The MacTaggart Lecture became a blueprint for how she went on to conduct business. This time around, she wanted transparency from her collaborators. She learned the power of saying no. She declined to do a third season of Chewing Gum and an offer to have a production company under the now-defunct Retort. (“Something about it didn’t feel clean.”) When she first began pitching the concept for I May Destroy You in spring 2017, Netflix offered her $1 million upfront — $1 million! But when she learned they wouldn’t allow her to retain any percentage of the copyright, she said no. No amount was worth that. She fired CAA, her agency in the U.S., too, when it tried to push her to take the deal after she learned it would be making an undisclosed amount on the back end. Throughout the fallout with Netflix and CAA, Coel asked questions relentlessly. She is eager, almost giddy, to say she doesn’t know something (even if she may have an inkling) because of the way it forces someone else to explain it to her. She has discovered that the explanation is where people begin to falter and the fissures of conventional wisdom crack wider. It may be business as usual, but is it right? Is it good?

Coel recalls one clarifying moment when she spoke with a senior-level development executive at Netflix and asked if she could retain at least 5 percent of her rights. “There was just silence on the phone,” she says. “And she said, ‘It’s not how we do things here. Nobody does that, it’s not a big deal.’ I said, ‘If it’s not a big deal, then I’d really like to have 5 percent of my rights.’ ” Silence. She bargained down to 2 percent, one percent, and finally 0.5 percent. The woman said she’d have to run it up the chain. Then she paused and said, “Michaela? I just want you to know I’m really proud of you. You’re doing the right thing.” And she hung up.
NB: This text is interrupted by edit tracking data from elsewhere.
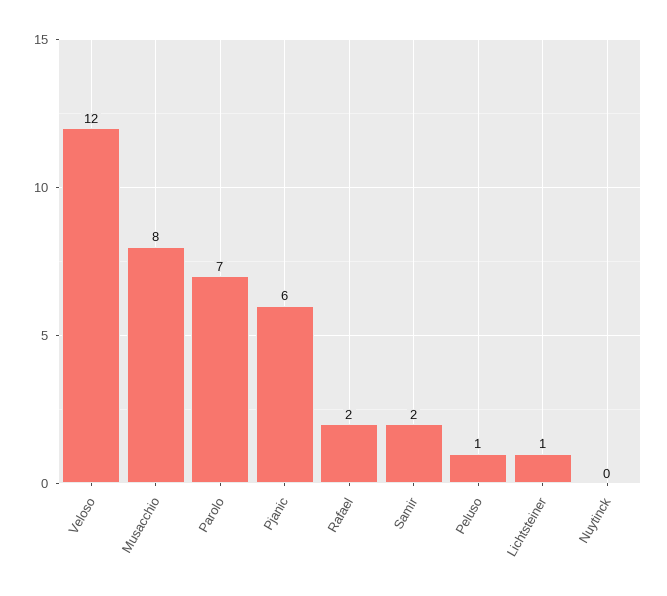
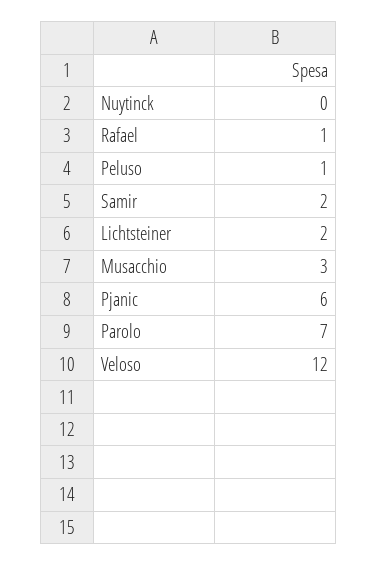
  {
    "Veloso": 12,
-   "Musacchio": 8,
+   "Musacchio": 3,
    "Parolo": 7,
    "Pjanic": 6,
-   "Rafael": 2,
+   "Rafael": 1,
    "Samir": 2,
    "Peluso": 1,
-   "Lichtsteiner": 1,
+   "Lichtsteiner": 2,
    "Nuytinck": 0
  }

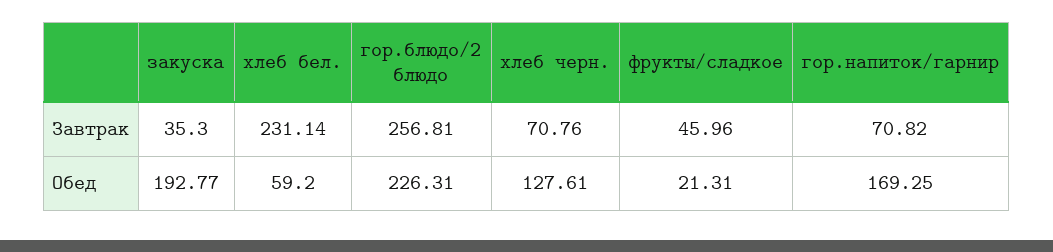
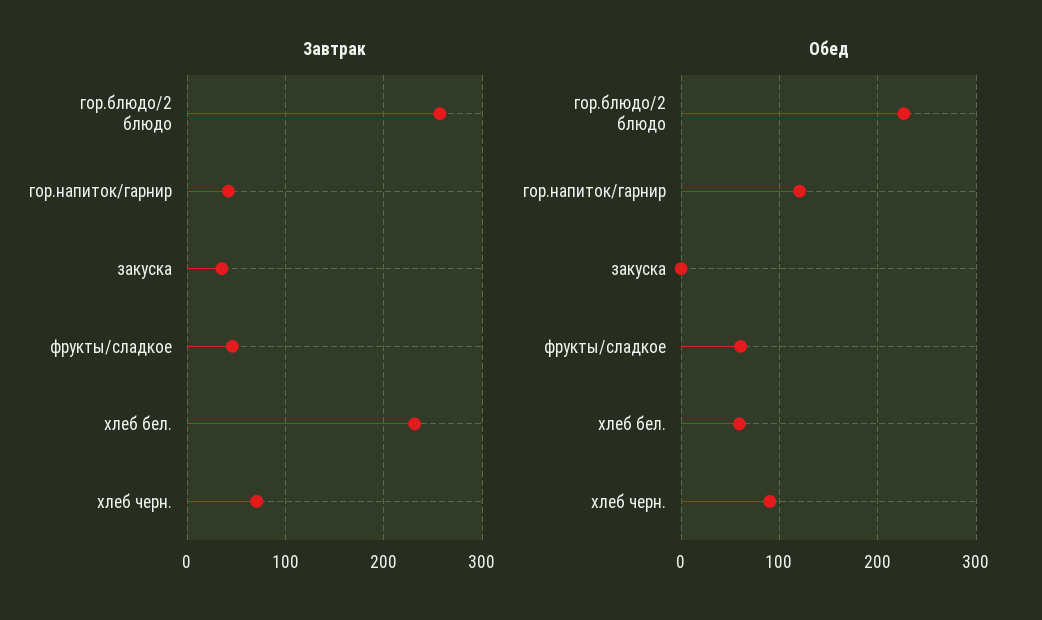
  {
    "Завтрак": {
      "закуска": 35.3,
      "хлеб бел.": 231.14,
      "гор.блюдо/2 блюдо": 256.81,
      "хлеб черн.": 70.76,
      "фрукты/сладкое": 45.96,
-     "гор.напиток/гарнир": 70.82
+     "гор.напиток/гарнир": 40
    },
    "Обед": {
-     "закуска": 192.77,
+     "закуска": 0,
      "хлеб бел.": 59.2,
      "гор.блюдо/2 блюдо": 226.31,
-     "хлеб черн.": 127.61,
+     "хлеб черн.": 90,
-     "фрукты/сладкое": 21.31,
+     "фрукты/сладкое": 60,
-     "гор.напиток/гарнир": 169.25
+     "гор.напиток/гарнир": 120
    }
  }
“I remember thinking, I’ve been going down rabbit holes in my head, like people thinking I’m paranoid, I’m acting sketchy, I’m killing off all my agents,” Coel says. “And then she said those words to me, and I finally realized — I’m not crazy. This is crazy.

In fall 2017, she pitched I May Destroy You to Wenger at the BBC, and he replied with an email the next day saying she would have everything she wanted: a seat at the table on the production side, full creative control, and the rights to the work. (HBO came on as a co-producer during development.) Coel was stunned. “I’d been so untrustworthy of the industry that I looked at the email and I thought, I need a day. I wasn’t happy,” she says. She took a beat. Then she went with it. “It’s an amazing email.”